* **WHAT TO WORK ON**: Your transcription must include every record word for word and no pictures.
··· DATASET RECORDS
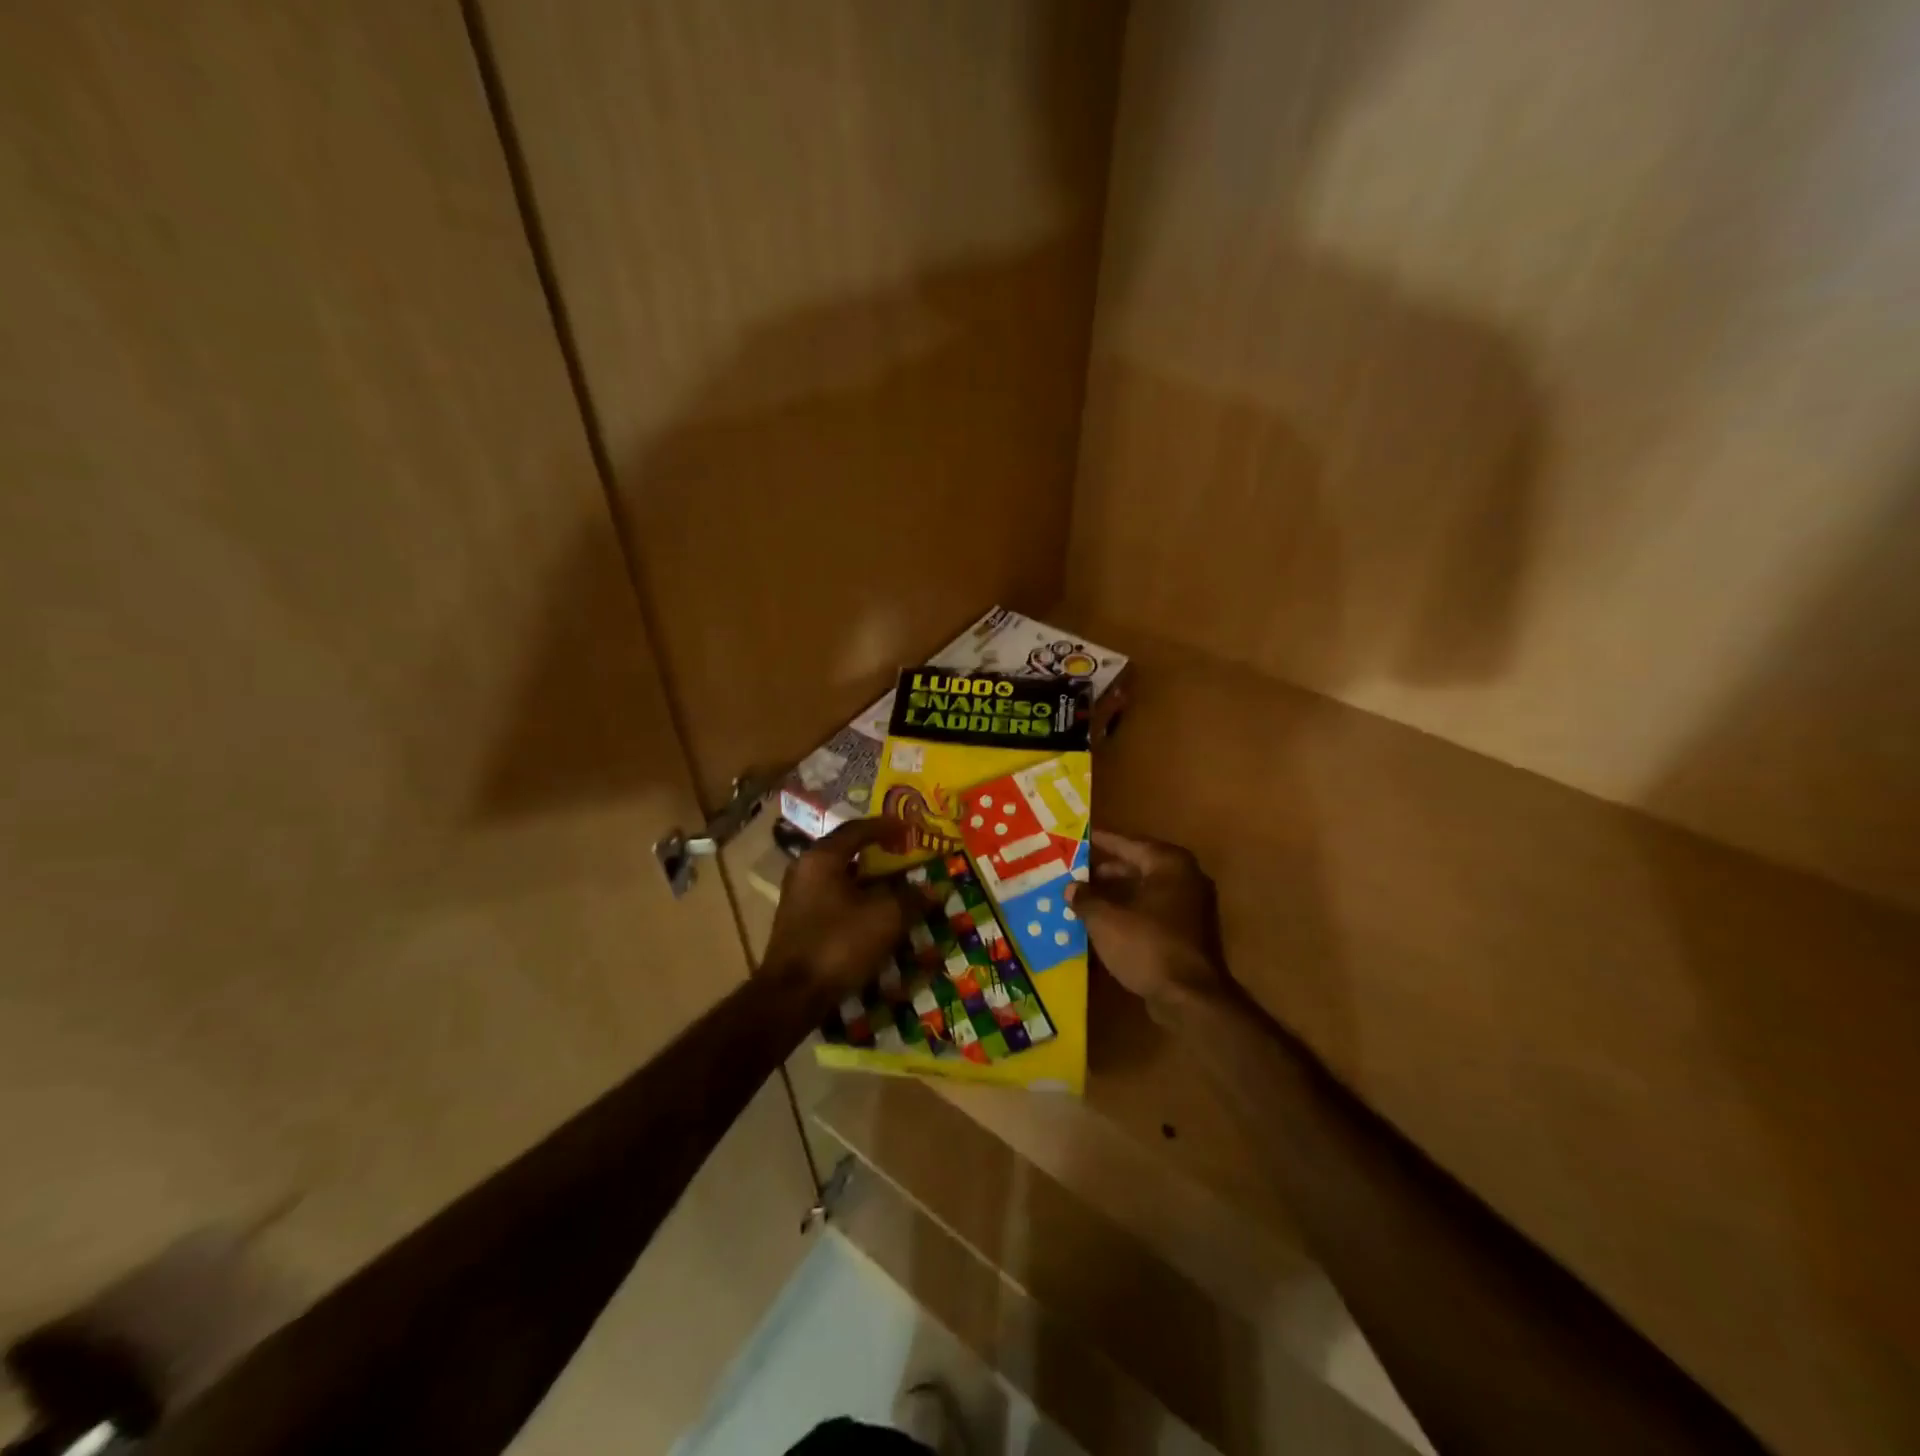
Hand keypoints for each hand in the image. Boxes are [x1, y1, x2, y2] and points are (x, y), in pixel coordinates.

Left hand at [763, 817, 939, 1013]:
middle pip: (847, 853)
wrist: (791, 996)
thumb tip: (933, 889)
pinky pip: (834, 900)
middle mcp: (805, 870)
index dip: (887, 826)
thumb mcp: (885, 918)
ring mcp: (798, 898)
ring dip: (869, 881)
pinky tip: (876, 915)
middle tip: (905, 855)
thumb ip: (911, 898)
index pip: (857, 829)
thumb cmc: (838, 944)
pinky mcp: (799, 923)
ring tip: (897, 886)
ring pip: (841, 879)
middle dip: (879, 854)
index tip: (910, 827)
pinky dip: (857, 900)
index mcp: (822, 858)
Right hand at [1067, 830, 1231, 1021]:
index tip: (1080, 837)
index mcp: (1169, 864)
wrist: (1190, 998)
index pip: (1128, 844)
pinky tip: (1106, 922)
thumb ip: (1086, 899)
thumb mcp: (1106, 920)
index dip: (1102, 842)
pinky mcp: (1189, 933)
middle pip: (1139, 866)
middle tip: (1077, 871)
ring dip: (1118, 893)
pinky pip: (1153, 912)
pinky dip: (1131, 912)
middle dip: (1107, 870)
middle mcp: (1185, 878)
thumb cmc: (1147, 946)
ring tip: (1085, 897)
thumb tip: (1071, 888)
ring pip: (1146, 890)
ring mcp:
······
* **OUTPUT OF THE TASK**:
Hand keypoints for each hand in the image. Boxes are [x1, y1, x2, y2] and points are (x, y), in pixel coordinates.

Left hand at [763, 817, 939, 1013]:
middle pip: (847, 853)
wrist: (791, 996)
thumb tip: (933, 889)
pinky pip: (834, 900)
middle mcp: (805, 870)
index dip: (887, 826)
thumb mcp: (885, 918)
ring mcp: (798, 898)
ring dip: (869, 881)
pinky tip: (876, 915)
middle tip: (905, 855)
thumb ip: (911, 898)
index pip: (857, 829)
thumb cmc: (838, 944)
pinky mcp: (799, 923)
ring tip: (897, 886)
ring pip: (841, 879)
middle dip: (879, 854)
index tip: (910, 827)
pinky dip: (857, 900)
index mcp: (822, 858)
Right hand at [1067, 830, 1231, 1021]:
index tip: (1080, 837)
index mcp: (1169, 864)
wrist: (1190, 998)
index pip: (1128, 844)
pinky tip: (1106, 922)
thumb ip: (1086, 899)
thumb mcp: (1106, 920)
index dip: (1102, 842)
pinky mcp: (1189, 933)
middle pip: (1139, 866)
middle tip: (1077, 871)
ring dip: (1118, 893)
pinky pip: (1153, 912)
pinky dip: (1131, 912)
middle dip: (1107, 870)
middle mcp: (1185, 878)
thumb cmc: (1147, 946)
ring tip: (1085, 897)
thumb tip: (1071, 888)
ring pip: (1146, 890)
ring mcp:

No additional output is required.